Il motivo della maggiore infettività di Omicron? Sta tutta nel naso e nella gola. A confermare questa ipotesi un recente studio clinico pubblicato sulla rivista scientifica internazionale Journal of Infection e curato dall’università di Verona in collaborazione con l’ospedale Pederzoli di Peschiera del Garda.
La ricerca dimostra come soggetti infettati dalla nuova variante di SARS-CoV-2, presentano una carica virale molto elevata proprio in naso-faringe, fino a quattro volte superiore rispetto ai soggetti colpiti dalle precedenti varianti di Alfa e Delta.
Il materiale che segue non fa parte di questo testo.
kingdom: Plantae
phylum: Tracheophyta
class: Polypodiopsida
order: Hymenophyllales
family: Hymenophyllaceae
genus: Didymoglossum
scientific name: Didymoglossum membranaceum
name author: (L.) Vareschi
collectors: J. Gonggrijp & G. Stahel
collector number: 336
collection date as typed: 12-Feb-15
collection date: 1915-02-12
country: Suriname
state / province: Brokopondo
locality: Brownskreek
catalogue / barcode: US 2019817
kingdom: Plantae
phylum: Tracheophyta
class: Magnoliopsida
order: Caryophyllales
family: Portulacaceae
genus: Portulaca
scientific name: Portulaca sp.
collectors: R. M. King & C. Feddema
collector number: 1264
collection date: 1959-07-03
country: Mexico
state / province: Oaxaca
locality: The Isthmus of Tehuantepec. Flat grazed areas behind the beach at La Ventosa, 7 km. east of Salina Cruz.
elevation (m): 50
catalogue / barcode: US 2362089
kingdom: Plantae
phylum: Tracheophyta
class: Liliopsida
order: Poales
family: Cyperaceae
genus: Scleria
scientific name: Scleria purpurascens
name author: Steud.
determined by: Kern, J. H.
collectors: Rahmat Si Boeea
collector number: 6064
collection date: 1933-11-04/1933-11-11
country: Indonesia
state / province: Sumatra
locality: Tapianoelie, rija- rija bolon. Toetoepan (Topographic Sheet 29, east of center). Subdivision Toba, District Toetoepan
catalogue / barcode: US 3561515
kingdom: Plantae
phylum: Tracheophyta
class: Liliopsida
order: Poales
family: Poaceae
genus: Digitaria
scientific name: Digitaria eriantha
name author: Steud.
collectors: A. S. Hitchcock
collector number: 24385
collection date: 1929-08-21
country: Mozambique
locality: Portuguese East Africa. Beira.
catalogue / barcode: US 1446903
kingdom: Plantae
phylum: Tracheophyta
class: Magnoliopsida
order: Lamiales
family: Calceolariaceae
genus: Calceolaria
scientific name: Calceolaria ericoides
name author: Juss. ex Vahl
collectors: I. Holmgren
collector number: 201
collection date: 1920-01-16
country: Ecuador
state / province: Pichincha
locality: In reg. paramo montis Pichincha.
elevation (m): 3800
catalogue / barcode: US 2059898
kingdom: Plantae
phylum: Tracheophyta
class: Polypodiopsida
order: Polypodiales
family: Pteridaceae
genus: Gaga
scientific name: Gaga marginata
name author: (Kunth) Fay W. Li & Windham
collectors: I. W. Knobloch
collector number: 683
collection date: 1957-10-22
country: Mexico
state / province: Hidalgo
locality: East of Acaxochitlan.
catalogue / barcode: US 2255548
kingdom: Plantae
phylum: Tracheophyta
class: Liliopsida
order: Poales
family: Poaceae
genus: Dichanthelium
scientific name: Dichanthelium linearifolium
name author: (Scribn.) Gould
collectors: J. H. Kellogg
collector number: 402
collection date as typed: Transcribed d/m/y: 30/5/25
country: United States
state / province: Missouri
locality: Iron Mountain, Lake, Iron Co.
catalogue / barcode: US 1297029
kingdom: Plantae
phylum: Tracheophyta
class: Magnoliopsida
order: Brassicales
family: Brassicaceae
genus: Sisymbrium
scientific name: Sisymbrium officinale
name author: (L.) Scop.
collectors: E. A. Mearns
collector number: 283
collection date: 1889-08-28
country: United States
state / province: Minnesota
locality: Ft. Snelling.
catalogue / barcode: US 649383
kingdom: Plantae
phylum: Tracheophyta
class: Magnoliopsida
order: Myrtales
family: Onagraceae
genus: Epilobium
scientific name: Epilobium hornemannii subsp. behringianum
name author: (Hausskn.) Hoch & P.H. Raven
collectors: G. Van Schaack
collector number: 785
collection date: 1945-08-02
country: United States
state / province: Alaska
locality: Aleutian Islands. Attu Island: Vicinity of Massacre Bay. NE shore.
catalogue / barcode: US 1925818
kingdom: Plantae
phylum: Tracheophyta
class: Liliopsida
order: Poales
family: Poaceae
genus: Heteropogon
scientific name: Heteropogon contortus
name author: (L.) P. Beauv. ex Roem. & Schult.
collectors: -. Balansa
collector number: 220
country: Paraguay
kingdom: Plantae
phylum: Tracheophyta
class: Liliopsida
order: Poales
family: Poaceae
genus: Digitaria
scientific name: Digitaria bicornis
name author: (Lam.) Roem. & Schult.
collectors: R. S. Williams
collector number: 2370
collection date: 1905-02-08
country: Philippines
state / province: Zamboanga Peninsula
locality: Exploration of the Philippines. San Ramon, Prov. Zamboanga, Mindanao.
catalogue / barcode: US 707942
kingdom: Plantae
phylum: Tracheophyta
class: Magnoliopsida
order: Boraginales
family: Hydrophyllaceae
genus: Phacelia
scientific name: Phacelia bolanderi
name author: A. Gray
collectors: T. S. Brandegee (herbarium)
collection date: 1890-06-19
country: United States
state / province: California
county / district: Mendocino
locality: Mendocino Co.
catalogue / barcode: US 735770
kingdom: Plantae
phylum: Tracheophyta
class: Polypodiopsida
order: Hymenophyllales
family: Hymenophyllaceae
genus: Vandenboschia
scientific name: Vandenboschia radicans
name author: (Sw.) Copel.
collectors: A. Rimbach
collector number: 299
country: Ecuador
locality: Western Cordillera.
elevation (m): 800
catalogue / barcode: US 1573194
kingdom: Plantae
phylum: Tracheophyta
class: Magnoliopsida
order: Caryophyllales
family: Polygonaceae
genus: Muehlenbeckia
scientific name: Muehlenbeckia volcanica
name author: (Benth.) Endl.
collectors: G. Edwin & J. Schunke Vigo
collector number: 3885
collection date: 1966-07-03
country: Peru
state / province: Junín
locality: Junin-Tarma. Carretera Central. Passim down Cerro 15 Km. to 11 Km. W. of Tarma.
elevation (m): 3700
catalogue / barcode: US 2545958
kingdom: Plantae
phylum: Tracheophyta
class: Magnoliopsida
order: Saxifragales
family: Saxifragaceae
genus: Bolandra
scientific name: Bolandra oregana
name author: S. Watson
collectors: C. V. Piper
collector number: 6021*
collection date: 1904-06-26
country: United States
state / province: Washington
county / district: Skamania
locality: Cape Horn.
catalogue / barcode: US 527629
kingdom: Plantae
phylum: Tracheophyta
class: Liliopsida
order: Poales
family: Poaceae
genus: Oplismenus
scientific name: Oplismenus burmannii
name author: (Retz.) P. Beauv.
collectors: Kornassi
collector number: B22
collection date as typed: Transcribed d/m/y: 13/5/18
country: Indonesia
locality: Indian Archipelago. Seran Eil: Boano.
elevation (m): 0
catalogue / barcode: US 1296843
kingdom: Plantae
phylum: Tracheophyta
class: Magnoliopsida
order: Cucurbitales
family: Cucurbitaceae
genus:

Non solo, proprio l’alta concentrazione nelle alte vie respiratorie permetterebbe al sistema immunitario di fare da “barriera” rendendo più difficoltoso il passaggio dell’infezione ai polmoni.
Lo studio clinico, coordinato da Giuseppe Lippi presidente della Scuola di Medicina e chirurgia dell’ateneo scaligero è stato condotto da Gian Luca Salvagno, docente di Biochimica clinica e direttore del Laboratorio Analisi dell’ospedale Pederzoli di Peschiera del Garda e da Martina Montagnana, docente di Biochimica clinica dell’università in collaborazione con Brandon M. Henry, ricercatore del Texas Biomedical Research Institute di San Antonio.
“Proprio l’elevata carica virale nel naso-faringe contribuirebbe a spiegare la maggior infettività osservata in molti studi epidemiologici della variante Omicron – spiegano i ricercatori – così come la sua intensa diffusibilità in circostanze favorevoli al contagio, ad esempio durante raduni di massa senza che le persone utilizzino le mascherine. Contestualmente, la dimostrazione di una superiore capacità replicativa del virus nelle alte vie respiratorie contribuirebbe a giustificare la minor severità osservata in pazienti con infezione da variante Omicron rispetto ai precedenti stipiti virali, poiché ciò consentirebbe al sistema immunitario di reagire più rapidamente ed efficacemente al virus, prima che l’infezione interessi diffusamente i polmoni”.